### [Brief]
From the line that includes "-> Accounts ->" to the closing line of the data, please transcribe every line exactly and add nothing.
--- Data for analysis Enclosed Below ---
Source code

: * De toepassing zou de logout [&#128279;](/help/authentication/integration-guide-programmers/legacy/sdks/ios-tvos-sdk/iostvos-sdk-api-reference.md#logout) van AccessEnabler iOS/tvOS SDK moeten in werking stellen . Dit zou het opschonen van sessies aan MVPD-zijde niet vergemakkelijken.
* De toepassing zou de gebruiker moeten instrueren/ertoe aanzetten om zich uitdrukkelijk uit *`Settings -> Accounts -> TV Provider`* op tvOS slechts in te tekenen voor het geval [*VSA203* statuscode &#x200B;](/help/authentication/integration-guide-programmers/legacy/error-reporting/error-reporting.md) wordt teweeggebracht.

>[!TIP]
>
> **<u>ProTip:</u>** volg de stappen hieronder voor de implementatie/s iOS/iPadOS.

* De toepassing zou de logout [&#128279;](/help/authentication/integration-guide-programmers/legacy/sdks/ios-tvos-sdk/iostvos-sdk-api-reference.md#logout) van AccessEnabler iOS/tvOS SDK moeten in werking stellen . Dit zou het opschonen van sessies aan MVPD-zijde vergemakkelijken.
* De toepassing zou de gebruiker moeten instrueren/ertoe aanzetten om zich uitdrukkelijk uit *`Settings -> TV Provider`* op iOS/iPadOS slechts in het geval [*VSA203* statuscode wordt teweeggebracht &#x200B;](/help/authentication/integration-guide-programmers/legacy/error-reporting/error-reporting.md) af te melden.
--- End of Enclosed Data for analysis ---
### [Solution]
* De toepassing zou de gebruiker moeten instrueren/ertoe aanzetten om zich uitdrukkelijk uit *`Settings -> Accounts -> TV Provider`* op tvOS slechts in te tekenen voor het geval [*VSA203* statuscode &#x200B;](/help/authentication/integration-guide-programmers/legacy/error-reporting/error-reporting.md) wordt teweeggebracht.

>[!TIP]
>
> **<u>ProTip:</u>** volg de stappen hieronder voor de implementatie/s iOS/iPadOS.

* De toepassing zou de logout [&#128279;](/help/authentication/integration-guide-programmers/legacy/sdks/ios-tvos-sdk/iostvos-sdk-api-reference.md#logout) van AccessEnabler iOS/tvOS SDK moeten in werking stellen . Dit zou het opschonen van sessies aan MVPD-zijde vergemakkelijken.
* De toepassing zou de gebruiker moeten instrueren/ertoe aanzetten om zich uitdrukkelijk uit *`Settings -> TV Provider`* op iOS/iPadOS slechts in het geval [*VSA203* statuscode wordt teweeggebracht &#x200B;](/help/authentication/integration-guide-programmers/legacy/error-reporting/error-reporting.md) af te melden.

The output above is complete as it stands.